Aunque no está en nuestro ánimo ridiculizar a nadie sino constatar lo que está ocurriendo en la Iglesia Católica actual, no podemos evitar, al hilo de lo que estamos exponiendo, plantearnos algunos interrogantes como los siguientes: ¿Qué hace un iluminado predicador en un congreso organizado por una institución que se supone universitaria, como la Fundación San Pablo-CEU de Madrid? La respuesta la da el mismo Kilo Argüello: “Estoy en una universidad. La culpa es vuestra que me habéis invitado”. Por otra parte,  dirigiéndose a Marcelino Oreja,  el predicador le interpela de este modo: “este hermano, a ver: ¿tiene vida eterna? ¿La tiene? Que lo demuestre. La fe no es de todos. No a todos los encuentra Dios dignos de tener fe”. Al calor de esta increpación uno se pregunta: ¿Qué hace ahí el Sr. Marcelino Oreja oyendo lo que está oyendo, un hombre que ha sido ex Ministro de Asuntos Exteriores y tantas otras cosas importantes en la política española y europea? ¿No cae en la cuenta de que algo muy importante no marcha y hasta avergüenza en esta forma de  interpretar  la religión? Claro  que,  a la vista de lo que está siendo hoy día un Ministro de Exteriores, quizás le baste con el catecismo de Astete.

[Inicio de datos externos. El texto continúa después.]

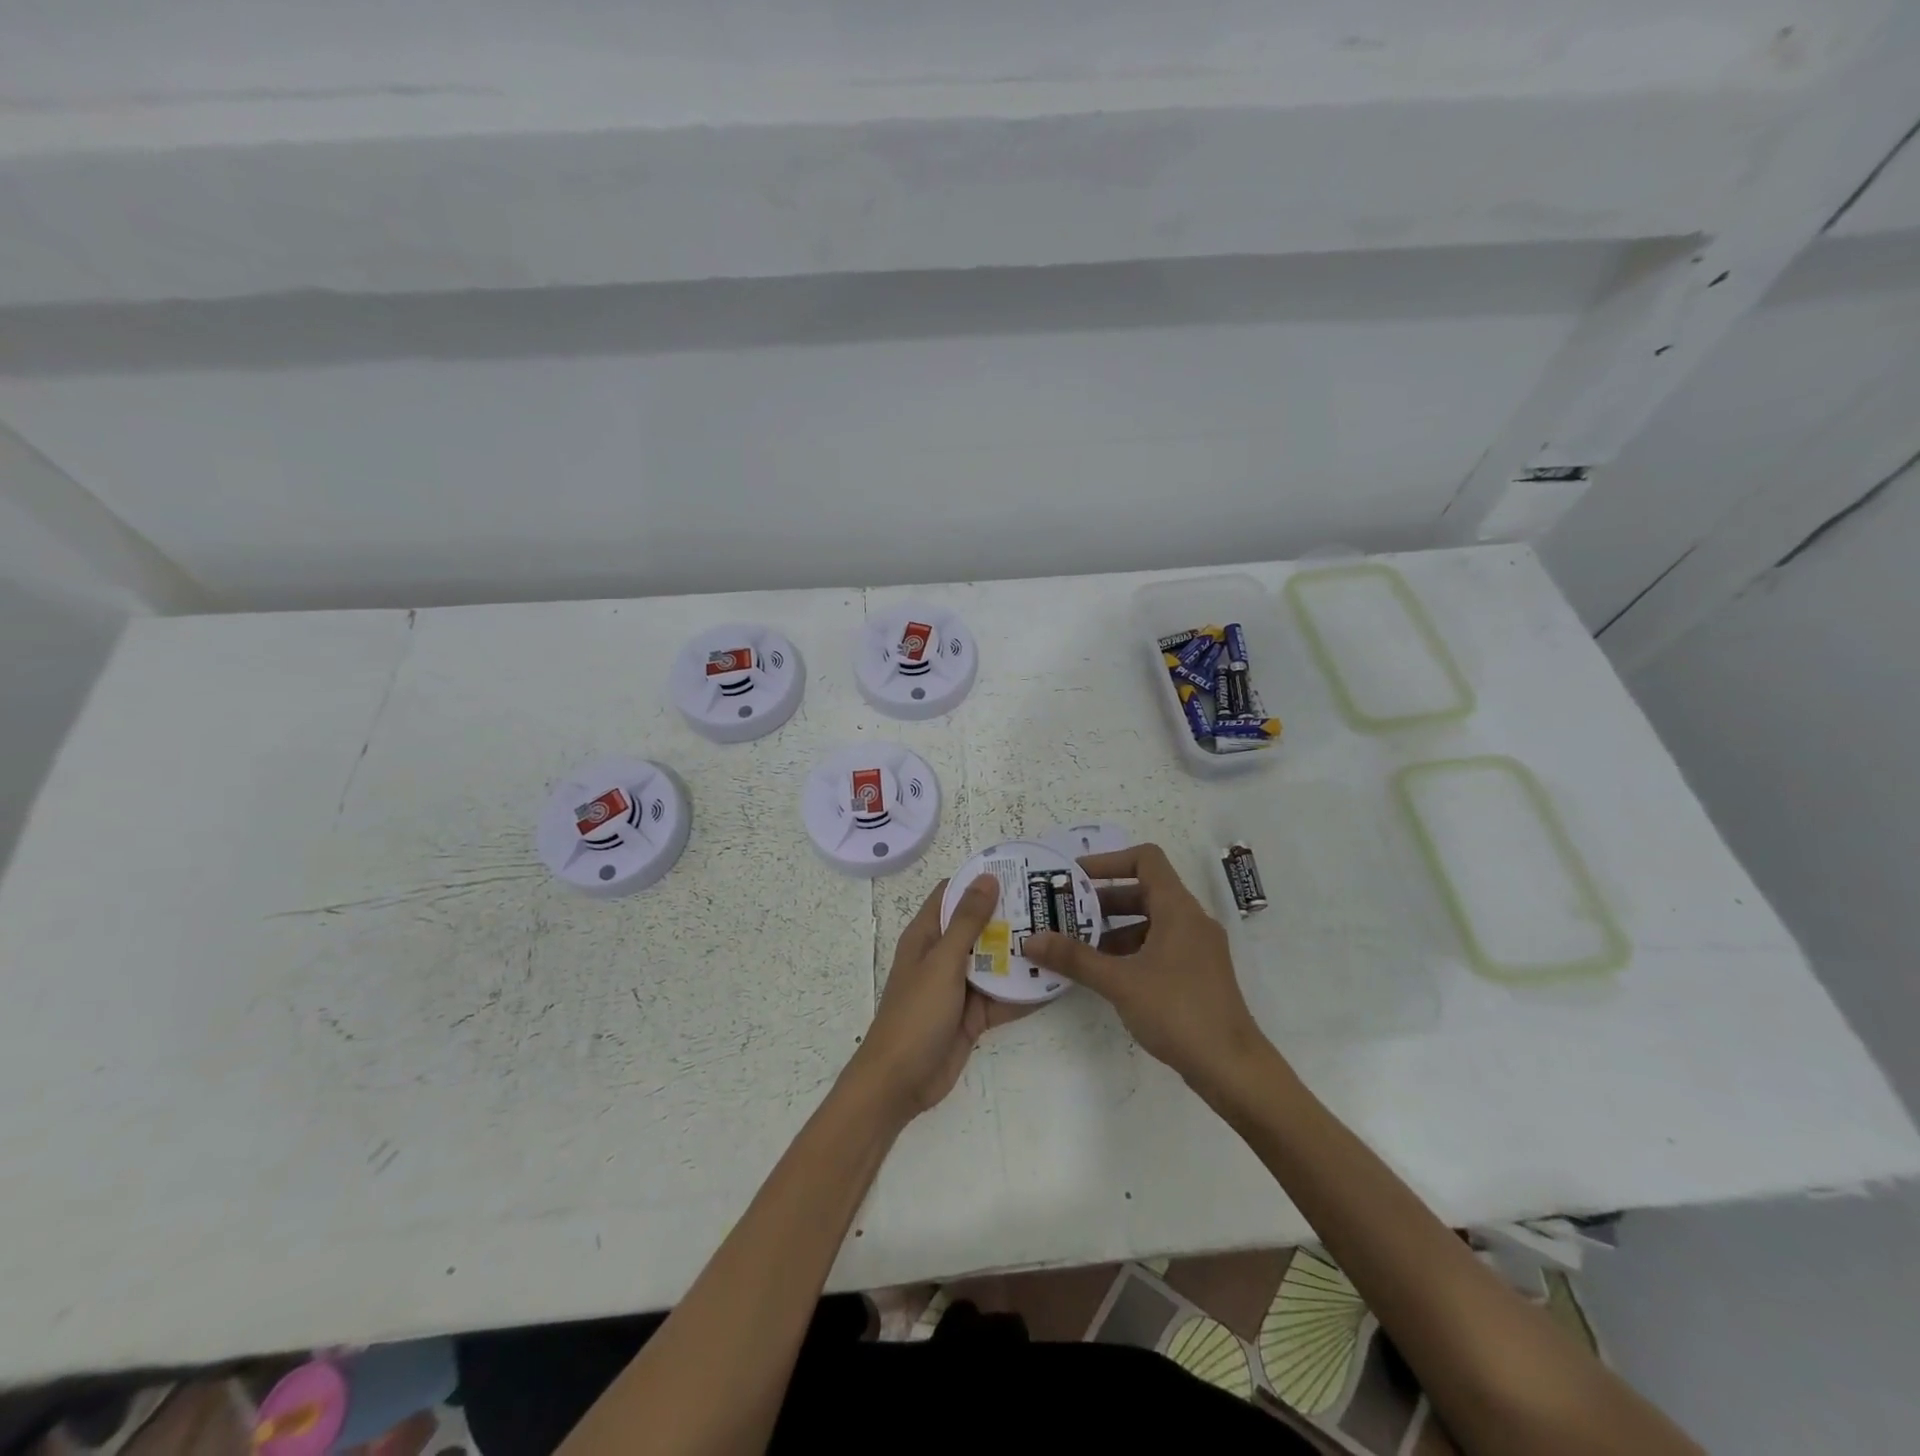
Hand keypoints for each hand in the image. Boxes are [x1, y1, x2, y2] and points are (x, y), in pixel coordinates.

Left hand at [845, 875, 1033, 1120]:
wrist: (900, 1083)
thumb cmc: (916, 1013)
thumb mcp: (942, 962)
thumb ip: (967, 922)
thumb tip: (987, 878)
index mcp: (926, 936)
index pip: (952, 895)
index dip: (980, 880)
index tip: (1017, 869)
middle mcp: (943, 956)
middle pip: (979, 927)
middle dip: (1010, 915)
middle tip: (1051, 902)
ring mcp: (959, 987)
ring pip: (995, 962)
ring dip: (1022, 953)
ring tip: (1062, 936)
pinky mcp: (973, 1015)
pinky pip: (1003, 997)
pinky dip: (1025, 992)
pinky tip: (1057, 981)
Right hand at [1026, 843, 1271, 1092]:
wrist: (1232, 1067)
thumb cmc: (1177, 1011)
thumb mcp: (1119, 982)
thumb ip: (1075, 958)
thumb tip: (1031, 940)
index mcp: (1178, 909)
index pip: (1145, 859)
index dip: (1108, 861)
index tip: (1075, 877)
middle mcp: (1191, 920)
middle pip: (1143, 891)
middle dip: (1102, 900)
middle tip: (1065, 912)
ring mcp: (1197, 948)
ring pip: (1149, 921)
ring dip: (1113, 928)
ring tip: (1076, 945)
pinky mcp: (1197, 973)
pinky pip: (1158, 946)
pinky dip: (1130, 950)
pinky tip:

Existen actualmente, pues, “dos formas” de ser Iglesia Católica que la atraviesan en todas sus dimensiones, desde la dogmática hasta la ética, pasando por la espiritualidad y el mismo esquema de organización interna. Existen “dos estilos” plenamente diferenciados: crítico, libre y comunitario- eclesial el uno y acrítico, sumiso -dependiente, individualista y eclesiástico el otro.  La división en la Iglesia Católica pasa sobre todo por el “diferente talante” como refleja muy bien Comblin al final  de su análisis: “ya no estamos en una época de condenación, sino de misericordia; y hay que distinguir la verdad revelada de siempre y la forma como la presentamos hoy día. Pues muchos creen que la forma como la Iglesia habla hoy no permite una verdadera comunicación” ni con la racionalidad moderna ni con los cambios técnico-culturales del mundo actual.